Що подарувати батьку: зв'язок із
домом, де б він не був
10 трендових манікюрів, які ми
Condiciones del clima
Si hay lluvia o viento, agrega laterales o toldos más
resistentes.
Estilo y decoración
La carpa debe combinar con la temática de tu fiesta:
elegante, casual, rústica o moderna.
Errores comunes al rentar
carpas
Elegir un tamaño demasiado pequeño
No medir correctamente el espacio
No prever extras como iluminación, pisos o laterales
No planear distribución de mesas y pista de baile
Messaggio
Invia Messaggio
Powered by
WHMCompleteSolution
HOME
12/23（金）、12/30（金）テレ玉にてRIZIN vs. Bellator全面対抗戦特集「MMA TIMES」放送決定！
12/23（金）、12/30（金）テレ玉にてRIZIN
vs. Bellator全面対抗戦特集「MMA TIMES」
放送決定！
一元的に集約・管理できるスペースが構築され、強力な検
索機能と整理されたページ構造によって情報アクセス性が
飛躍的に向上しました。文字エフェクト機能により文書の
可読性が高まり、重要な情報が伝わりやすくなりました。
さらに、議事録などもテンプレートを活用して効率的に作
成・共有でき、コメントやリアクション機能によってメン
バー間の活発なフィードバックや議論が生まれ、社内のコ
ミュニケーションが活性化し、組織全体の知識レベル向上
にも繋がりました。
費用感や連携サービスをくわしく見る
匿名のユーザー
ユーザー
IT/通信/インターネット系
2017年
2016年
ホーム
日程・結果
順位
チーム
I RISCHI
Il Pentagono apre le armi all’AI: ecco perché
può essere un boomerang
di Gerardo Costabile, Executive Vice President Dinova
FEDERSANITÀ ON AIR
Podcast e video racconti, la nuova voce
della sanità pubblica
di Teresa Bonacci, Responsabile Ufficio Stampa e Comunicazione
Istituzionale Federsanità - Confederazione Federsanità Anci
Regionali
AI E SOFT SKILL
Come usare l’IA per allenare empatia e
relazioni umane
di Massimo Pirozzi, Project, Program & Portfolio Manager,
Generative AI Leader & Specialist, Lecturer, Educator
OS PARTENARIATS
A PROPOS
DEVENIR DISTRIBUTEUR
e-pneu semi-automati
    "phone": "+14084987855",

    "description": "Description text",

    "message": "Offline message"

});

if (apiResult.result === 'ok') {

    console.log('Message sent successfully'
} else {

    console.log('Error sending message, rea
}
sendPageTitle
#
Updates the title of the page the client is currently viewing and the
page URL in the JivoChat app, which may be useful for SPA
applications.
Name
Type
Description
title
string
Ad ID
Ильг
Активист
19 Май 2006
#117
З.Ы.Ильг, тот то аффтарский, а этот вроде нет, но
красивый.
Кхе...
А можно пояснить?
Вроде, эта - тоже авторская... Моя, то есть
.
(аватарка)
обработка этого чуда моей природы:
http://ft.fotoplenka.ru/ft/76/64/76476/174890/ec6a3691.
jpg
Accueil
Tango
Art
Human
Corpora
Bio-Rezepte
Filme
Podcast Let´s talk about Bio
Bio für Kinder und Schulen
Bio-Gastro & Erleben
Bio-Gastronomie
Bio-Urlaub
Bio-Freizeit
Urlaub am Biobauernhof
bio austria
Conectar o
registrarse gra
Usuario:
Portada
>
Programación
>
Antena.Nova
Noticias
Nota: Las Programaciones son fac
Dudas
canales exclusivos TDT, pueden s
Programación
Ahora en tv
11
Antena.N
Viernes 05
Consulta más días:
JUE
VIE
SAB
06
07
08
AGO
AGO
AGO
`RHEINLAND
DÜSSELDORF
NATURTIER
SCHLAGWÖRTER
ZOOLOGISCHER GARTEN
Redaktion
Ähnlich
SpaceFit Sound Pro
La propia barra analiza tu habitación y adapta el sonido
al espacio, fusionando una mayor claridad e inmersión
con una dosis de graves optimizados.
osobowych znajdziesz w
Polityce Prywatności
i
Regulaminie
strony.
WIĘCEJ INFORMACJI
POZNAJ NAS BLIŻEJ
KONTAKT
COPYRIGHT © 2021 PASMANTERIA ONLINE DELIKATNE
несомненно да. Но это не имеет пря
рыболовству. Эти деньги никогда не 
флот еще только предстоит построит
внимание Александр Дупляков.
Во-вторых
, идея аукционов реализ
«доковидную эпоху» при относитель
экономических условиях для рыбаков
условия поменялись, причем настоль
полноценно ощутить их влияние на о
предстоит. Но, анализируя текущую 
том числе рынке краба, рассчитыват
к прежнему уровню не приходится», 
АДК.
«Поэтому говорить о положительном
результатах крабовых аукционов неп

THE TASK: Tally the lines of the entries that carry the word "console" and say only that number.

SOLUTION FOR THIS TASK: 2